┌─ SELECTED TEXT
[take,#2] x86_64: PR target/100711: Splitters for pandn

Message ID 01a001d7e54c$e86e7ff0$b94b7fd0$@nextmovesoftware.com
State Committed
Commit c39d77f252e895306ef88c1efb3eff04e4232554
Headers
Series [take,#2] x86_64: PR target/100711: Splitters for pandn |

Commit Message

Roger Sayle Nov. 29, 2021, 6:14 p.m. UTC
  Hi Uros,
Many thanks for the review.  Here's a revised version of the patch
incorporating all of your suggestions.  This has been (re)tested on
x86_64-pc-linux-gnu with make bootstrap and make -k check,
both with and without --target_board=unix{-m32}, with no new
failures.  Ok for mainline?


2021-11-29  Roger Sayle  <roger@nextmovesoftware.com>
            Uroš Bizjak  <ubizjak@gmail.com>

gcc/ChangeLog
	PR target/100711
	* config/i386/sse.md (define_split): New splitters to simplify
	not;vec_duplicate;and as vec_duplicate;andn.

gcc/testsuite/ChangeLog
	PR target/100711
	* gcc.target/i386/pr100711-1.c: New test case.
	* gcc.target/i386/pr100711-2.c: New test case.


Thanks in advance,
Roger
--

> -----Original Message-----
> From: Uros Bizjak <ubizjak@gmail.com>
> Sent: 28 November 2021 19:45
> To: Roger Sayle <roger@nextmovesoftware.com>
> Cc: GCC Patches <gcc-patches@gcc.gnu.org>
> Subject: Re: [PATCH] x86_64: PR target/100711: Splitters for pandn
> 
> On Sun, Nov 28, 2021 at 2:25 PM Roger Sayle <roger@nextmovesoftware.com>
> wrote:
> >
> >
> > This patch addresses PR target/100711 by introducing define_split
> > patterns so that not/broadcast/pand may be simplified (by combine) to
> > broadcast/pandn.  This introduces two splitters one for optimizing
> > pandn on TARGET_SSE for V4SI and V2DI, and another for vpandn on
> > TARGET_AVX2 for V16QI, V8HI, V32QI, V16HI and V8SI.  Each splitter has
> > its own new testcase.
> >
> > I've also confirmed that not/broadcast/pandn is already getting
> > simplified to broadcast/pand by the middle-end optimizers.
└─
→ TASK SET
a - According to the patch email, on which system was the revised patch retested?
b - Reproduce the passage of the patch email starting with "gcc/ChangeLog" and going on through "gcc.target/i386/pr100711-2.c: New test case.".
┌─ DATASET ENTRIES
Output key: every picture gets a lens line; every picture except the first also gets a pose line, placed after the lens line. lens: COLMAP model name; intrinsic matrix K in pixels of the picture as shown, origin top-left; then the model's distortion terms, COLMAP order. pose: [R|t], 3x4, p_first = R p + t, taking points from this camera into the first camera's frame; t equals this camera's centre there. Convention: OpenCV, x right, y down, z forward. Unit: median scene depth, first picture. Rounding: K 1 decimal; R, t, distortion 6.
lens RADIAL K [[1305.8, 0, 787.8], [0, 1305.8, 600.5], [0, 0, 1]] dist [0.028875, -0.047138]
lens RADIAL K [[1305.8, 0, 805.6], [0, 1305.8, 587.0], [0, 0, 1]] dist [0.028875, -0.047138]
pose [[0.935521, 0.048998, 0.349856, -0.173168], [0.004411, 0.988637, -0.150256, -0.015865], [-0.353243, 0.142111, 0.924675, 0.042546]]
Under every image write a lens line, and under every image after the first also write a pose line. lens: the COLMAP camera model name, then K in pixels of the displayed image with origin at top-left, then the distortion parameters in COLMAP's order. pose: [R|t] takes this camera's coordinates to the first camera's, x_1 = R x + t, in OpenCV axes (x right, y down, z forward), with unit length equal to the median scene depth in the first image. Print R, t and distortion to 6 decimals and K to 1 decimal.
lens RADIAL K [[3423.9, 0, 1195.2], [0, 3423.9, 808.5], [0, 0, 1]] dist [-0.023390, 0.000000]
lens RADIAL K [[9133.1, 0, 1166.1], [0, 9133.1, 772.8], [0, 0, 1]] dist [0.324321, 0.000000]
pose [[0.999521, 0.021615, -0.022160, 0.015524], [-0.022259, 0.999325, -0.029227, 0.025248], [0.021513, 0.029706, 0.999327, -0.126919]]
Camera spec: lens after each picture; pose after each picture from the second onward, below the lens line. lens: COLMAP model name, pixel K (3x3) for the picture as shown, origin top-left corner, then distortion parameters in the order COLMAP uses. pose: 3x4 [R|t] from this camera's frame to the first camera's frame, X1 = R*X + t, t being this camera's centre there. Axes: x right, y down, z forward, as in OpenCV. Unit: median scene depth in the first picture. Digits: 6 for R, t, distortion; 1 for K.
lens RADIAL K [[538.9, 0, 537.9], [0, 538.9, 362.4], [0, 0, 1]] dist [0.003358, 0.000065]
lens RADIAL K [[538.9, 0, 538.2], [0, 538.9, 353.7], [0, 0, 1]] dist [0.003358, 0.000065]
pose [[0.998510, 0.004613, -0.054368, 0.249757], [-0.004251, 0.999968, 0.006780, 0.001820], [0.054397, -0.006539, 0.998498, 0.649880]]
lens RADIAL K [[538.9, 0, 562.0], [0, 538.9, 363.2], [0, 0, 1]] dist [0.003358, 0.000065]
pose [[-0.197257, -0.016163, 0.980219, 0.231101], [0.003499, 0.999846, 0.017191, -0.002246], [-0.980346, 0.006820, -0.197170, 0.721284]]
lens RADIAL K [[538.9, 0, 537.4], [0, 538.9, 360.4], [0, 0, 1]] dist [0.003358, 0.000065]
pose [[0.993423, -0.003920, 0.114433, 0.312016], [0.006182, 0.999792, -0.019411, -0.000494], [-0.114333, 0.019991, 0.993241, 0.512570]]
└─
→ RESPONSES
a - x86_64-pc-linux-gnu

b -
gcc/ChangeLog
	PR target/100711
	* config/i386/sse.md (define_split): New splitters to simplify
	not;vec_duplicate;and as vec_duplicate;andn.

gcc/testsuite/ChangeLog
	PR target/100711
	* gcc.target/i386/pr100711-1.c: New test case.
	* gcc.target/i386/pr100711-2.c: New test case.